Problem description - All pictures are to be excluded when the data below is output verbatim.
»»
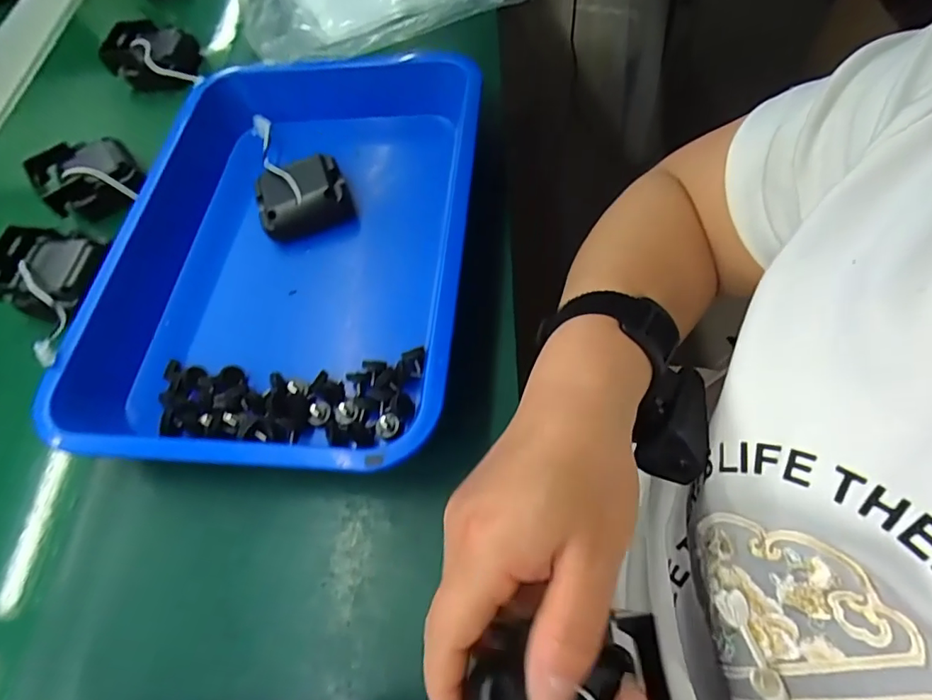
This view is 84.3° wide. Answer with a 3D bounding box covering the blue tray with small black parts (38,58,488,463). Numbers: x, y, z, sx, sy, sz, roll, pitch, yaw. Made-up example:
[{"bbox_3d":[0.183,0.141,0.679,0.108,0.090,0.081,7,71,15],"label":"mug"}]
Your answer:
[{"bbox_3d":[-0.135,-0.087,0.386,0.262,0.047,0.352,3,63,6],"label":"blue tray with small black parts"}]

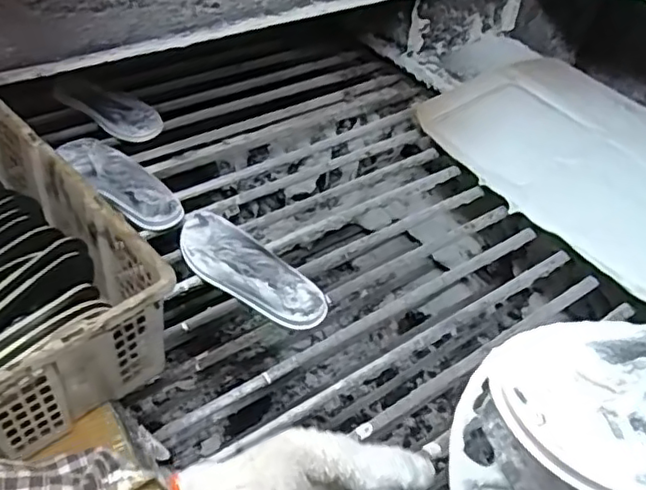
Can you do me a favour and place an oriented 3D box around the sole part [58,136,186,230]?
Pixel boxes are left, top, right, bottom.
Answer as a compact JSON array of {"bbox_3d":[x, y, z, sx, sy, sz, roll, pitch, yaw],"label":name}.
[{"bbox_3d":[-0.333,-0.111,1.033,0.260,0.025,0.088,35,53,28],"label":"sole part"}]

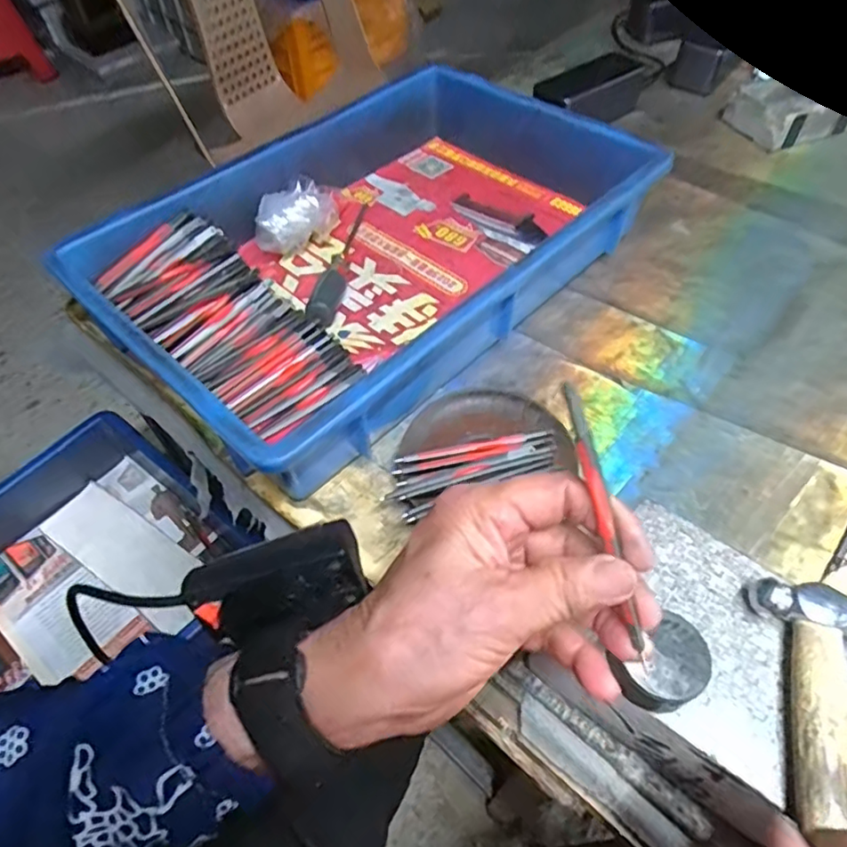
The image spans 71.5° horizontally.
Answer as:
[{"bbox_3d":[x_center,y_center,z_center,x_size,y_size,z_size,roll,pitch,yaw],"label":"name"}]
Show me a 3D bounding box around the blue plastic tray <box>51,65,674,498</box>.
[{"bbox_3d":[-0.030,-0.154,0.492,0.274,0.079,0.432,37,63,26],"label":"blue plastic tray"}]

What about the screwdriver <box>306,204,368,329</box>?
[{"bbox_3d":[-0.069,-0.146,0.517,0.018,0.021,0.181,8,54,8],"label":"screwdriver"}]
««
Reply -
This view is 84.3° wide. Answer with a 3D bounding box covering the blue tray with small black parts (38,58,488,463). Numbers: x, y, z, sx, sy, sz, roll, pitch, yaw. Made-up example:
[{"bbox_3d":[0.183,0.141,0.679,0.108,0.090,0.081,7,71,15],"label":"mug"}]
Your answer:
[{"bbox_3d":[-0.135,-0.087,0.386,0.262,0.047,0.352,3,63,6],"label":"blue tray with small black parts"}]

Can you do me a favour and place an oriented 3D box around the sole part [58,136,186,230]?
Pixel boxes are left, top, right, bottom.
Answer as a compact JSON array of {"bbox_3d":[x, y, z, sx, sy, sz, roll, pitch, yaw],"label":name}.
[{"bbox_3d":[-0.333,-0.111,1.033,0.260,0.025,0.088,35,53,28],"label":"sole part"}]

The image spans 71.5° horizontally.
Answer as:
[{"bbox_3d":[x_center,y_center,z_center,x_size,y_size,z_size,roll,pitch,yaw],"label":"name"}]
Show me a 3D bounding box around the blue plastic tray <box>51,65,674,498</box>.
[{"bbox_3d":[-0.030,-0.154,0.492,0.274,0.079,0.432,37,63,26],"label":"blue plastic tray"}]

What about the screwdriver <box>306,204,368,329</box>?
[{"bbox_3d":[-0.069,-0.146,0.517,0.018,0.021,0.181,8,54,8],"label":"screwdriver"}]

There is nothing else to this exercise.